Économie

Réforme fiscale: et si on taxait les hipsters?

Temps de lecture : 2 min

Caffe latte / cyclonebill via Flickr CC Licence By
Caffe latte / cyclonebill via Flickr CC Licence By

Il n’apporte rien au patrimoine culturel, il a une image négative dans l’opinion et une majorité de citoyens serait favorable à un impôt qui lui serait réservé. Contrairement aux apparences, ce nouveau bouc-émissaire n’est pas une minorité ethnique ou religieuse, mais une catégorie d'individus connue sous le nom de hipster.

L’institut Public Policy Polling a dévoilé le 13 mai les résultats d'un sondage consacré à sa perception dans l'opinion publique américaine, dans lequel on apprend sans grande surprise que le hipster est favorablement perçu par seulement 16% des répondants. Soyons honnêtes: 43%, soit presque un sondé sur deux, n’a pas donné d’avis, sans doute parce que beaucoup d’Américains ne sont pas bien certains de savoir ce qu’est un hipster, forme d’individu âgé de 18 ans à 25 ans qu’on retrouve essentiellement dans les centres-villes, les quartiers d’artistes, les cafés wifi et le long des pistes cyclables.
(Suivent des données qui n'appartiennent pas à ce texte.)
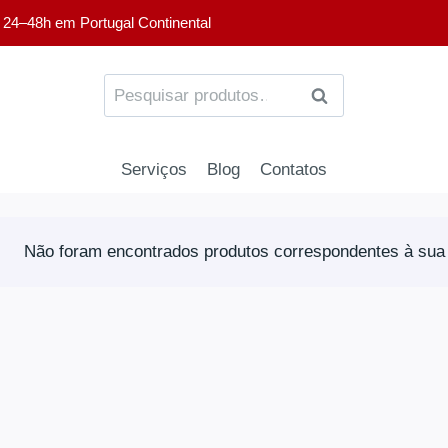
 24–48h em Portugal Continental
PESQUISA
Serviços
Blog
Contatos
Não foram encontrados produtos correspondentes à sua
Source: Public Policy Polling

Sur The Atlantic, Matthew O’Brien fait une proposition de bon sens pour que la communauté hipster contribue enfin à l’économie nationale et ne soit plus une sangsue culturelle qui ironise et détourne toutes les tendances de société. Il s’agirait pour l’auteur d’une taxe pigouvienne, du nom de son inventeur, l’économiste britannique Arthur Cecil Pigou. De même que le principe pollueur-payeur s’inspire de la taxe pigouvienne, les hipsters paieraient la compensation des externalités négatives de leur mode de vie: la pollution visuelle et culturelle qu’ils génèrent.

Mais comment faire? Hors de question de se fonder sur les déclarations des individus: la première règle du hipster est de ne pas se définir comme hipster. On ne pourrait donc pas soumettre aux hipsters un formulaire comparable à celui utilisé en France pour identifier les possesseurs de télévision pour les soumettre à la redevance télé.

La solution consiste alors à instaurer une taxe sur les produits consommés par les hipsters. Matthew O’Brien évoque les vélos à pignon fixe, moyen de transport privilégié du hipster, la cire à moustache et les disques vinyles. Ajoutons les cafés latte avec un petit dessin sur la mousse, les produits Apple, les photos Instagram utilisant le filtre Earlybird et bien entendu une taxe sur la billetterie de toutes les expositions de lomographie, de street art et de films de Wes Anderson, et nous aurions une assiette fiscale intéressante...

Problème soulevé par l’auteur: le hipster est peut-être ironique, il n’en reste pas moins un agent économique rationnel. Il aurait donc tôt fait d’abandonner ses passions pour se reporter vers des activités et des produits non taxés. Conséquence perverse: la taxe hipster aurait comme effet de modifier le paysage culturel du hipster, sans éradiquer le principe ironique à la base de sa consommation. Il lui suffirait de délaisser le fixie pour le Segway pour contourner la taxe qui le cible.

Malheureusement pour nous tous, conclut O’Brien, l’agacement provoqué par l’hipsterisme n’est pas imposable. Il faudra donc vivre avec.